Experts warn of falling US export advantage amid global competition
The United States, long regarded as a global agricultural leader, is facing a major shift as its farm trade balance moves deeper into deficit. According to a recent study by the University of Illinois Urbana-Champaign and Texas Tech University, US agricultural imports now surpass exports—a trend expected to worsen.
"For most of recent history, the U.S. was a net agricultural exporter. But in the last couple of years, that has reversed, and what used to be a persistent surplus has turned into a persistent and growing deficit, where we're importing much more than we export. Current projections estimate that the agricultural trade deficit will reach $49 billion by the end of 2025," said lead author William Ridley, associate professor in the Department of Agricultural and Consumer Economics, part of the College of Agricultural, Consumer and Environmental Sciences at U. of I.

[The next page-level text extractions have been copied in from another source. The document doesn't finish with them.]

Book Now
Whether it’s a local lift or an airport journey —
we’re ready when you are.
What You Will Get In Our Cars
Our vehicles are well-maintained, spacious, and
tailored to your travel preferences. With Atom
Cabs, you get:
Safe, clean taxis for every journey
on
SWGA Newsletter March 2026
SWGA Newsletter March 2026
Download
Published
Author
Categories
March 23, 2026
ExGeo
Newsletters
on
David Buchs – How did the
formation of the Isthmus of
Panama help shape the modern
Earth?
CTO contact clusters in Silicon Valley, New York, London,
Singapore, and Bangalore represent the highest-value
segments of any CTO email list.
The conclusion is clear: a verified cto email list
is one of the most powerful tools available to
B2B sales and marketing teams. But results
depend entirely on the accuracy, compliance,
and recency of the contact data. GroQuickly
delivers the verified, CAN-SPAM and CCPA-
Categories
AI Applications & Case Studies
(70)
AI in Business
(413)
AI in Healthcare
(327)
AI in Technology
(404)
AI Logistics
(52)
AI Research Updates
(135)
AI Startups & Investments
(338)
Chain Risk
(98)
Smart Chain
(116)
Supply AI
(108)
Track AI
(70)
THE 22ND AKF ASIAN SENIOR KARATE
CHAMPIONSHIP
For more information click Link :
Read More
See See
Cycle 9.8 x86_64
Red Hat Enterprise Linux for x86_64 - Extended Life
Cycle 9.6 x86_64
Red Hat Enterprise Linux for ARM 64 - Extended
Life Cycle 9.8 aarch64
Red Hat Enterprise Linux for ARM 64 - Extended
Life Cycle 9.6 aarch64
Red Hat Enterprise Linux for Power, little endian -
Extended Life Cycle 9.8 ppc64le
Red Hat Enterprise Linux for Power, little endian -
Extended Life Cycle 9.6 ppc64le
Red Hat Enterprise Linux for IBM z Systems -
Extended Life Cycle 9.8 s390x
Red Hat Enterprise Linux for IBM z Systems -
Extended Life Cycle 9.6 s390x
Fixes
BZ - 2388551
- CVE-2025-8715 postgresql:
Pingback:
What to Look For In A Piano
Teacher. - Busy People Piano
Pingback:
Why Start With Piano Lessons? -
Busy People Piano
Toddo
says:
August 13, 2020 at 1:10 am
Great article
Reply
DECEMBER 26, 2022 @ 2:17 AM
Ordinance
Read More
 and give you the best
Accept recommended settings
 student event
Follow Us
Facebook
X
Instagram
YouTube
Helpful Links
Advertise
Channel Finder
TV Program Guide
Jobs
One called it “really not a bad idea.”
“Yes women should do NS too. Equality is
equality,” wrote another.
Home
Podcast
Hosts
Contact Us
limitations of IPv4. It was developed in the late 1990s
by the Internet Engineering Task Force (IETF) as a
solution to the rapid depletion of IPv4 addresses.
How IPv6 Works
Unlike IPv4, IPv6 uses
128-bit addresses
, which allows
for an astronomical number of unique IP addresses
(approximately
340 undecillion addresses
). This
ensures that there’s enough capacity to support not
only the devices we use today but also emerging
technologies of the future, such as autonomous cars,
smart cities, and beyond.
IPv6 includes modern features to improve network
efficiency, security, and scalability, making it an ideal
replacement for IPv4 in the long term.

While the US continues to be a top producer of crops like corn, soybeans, wheat, and cotton, exports are stagnating while imports—especially fruits, vegetables, and canola oil—continue to climb. The ongoing trade dispute with China remains a major factor behind this shift.
China’s retaliatory tariffs on key US exports such as soybeans, wheat, corn, and cotton have sharply reduced trade flows. Between 2017 and 2018 alone, soybean exports fell by 73%, wheat by 67%, and corn by 61%, amounting to a $14 billion overall loss.